(Web page revision data)

.....

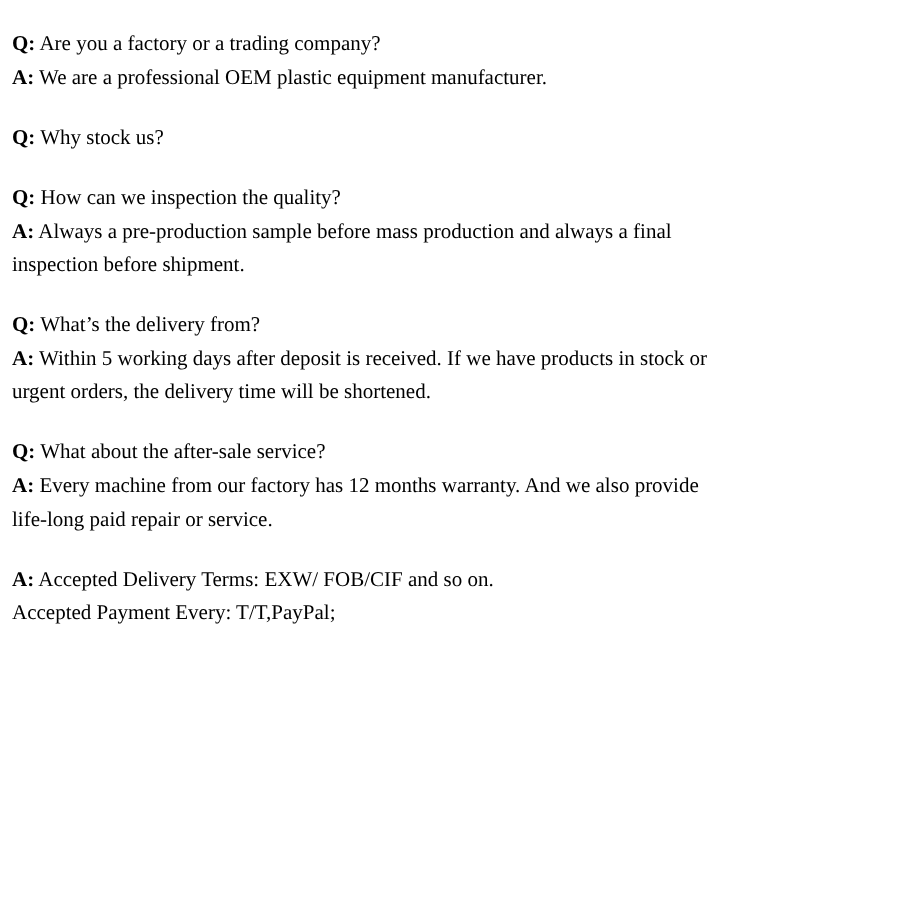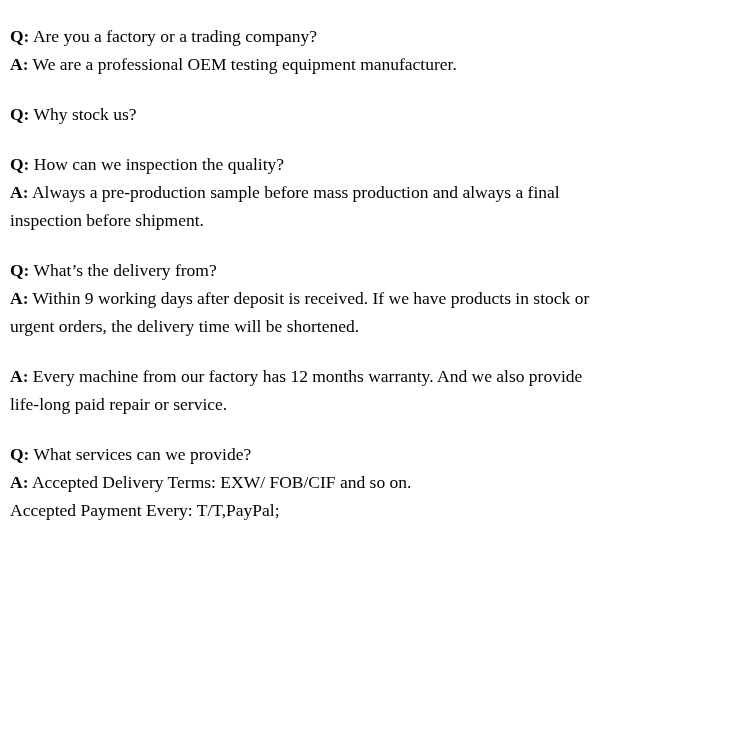--- a/index.html
+++ b/index.html
@@ -45,7 +45,7 @@
 
   <div class="faq-block">
     <div class="line"><span class="lbl">Q:</span> <span class="txt">Are you a factory or a trading company?</span></div>
-    <div class="line"><span class="lbl">A:</span> <span class="txt">We are a professional OEM testing equipment manufacturer.</span></div>
+    <div class="line"><span class="lbl">A:</span> <span class="txt">We are a professional OEM plastic equipment manufacturer.</span></div>
   </div>
 
   <div class="faq-block">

.....

== What is expected ==
If the string "equipment" is in a line of the entries, pick that line out.

== Exercise output ==
-    <div class="line"><span class="lbl">A:</span> <span class="txt">We are a professional OEM testing equipment manufacturer.</span></div>
+    <div class="line"><span class="lbl">A:</span> <span class="txt">We are a professional OEM plastic equipment manufacturer.</span></div>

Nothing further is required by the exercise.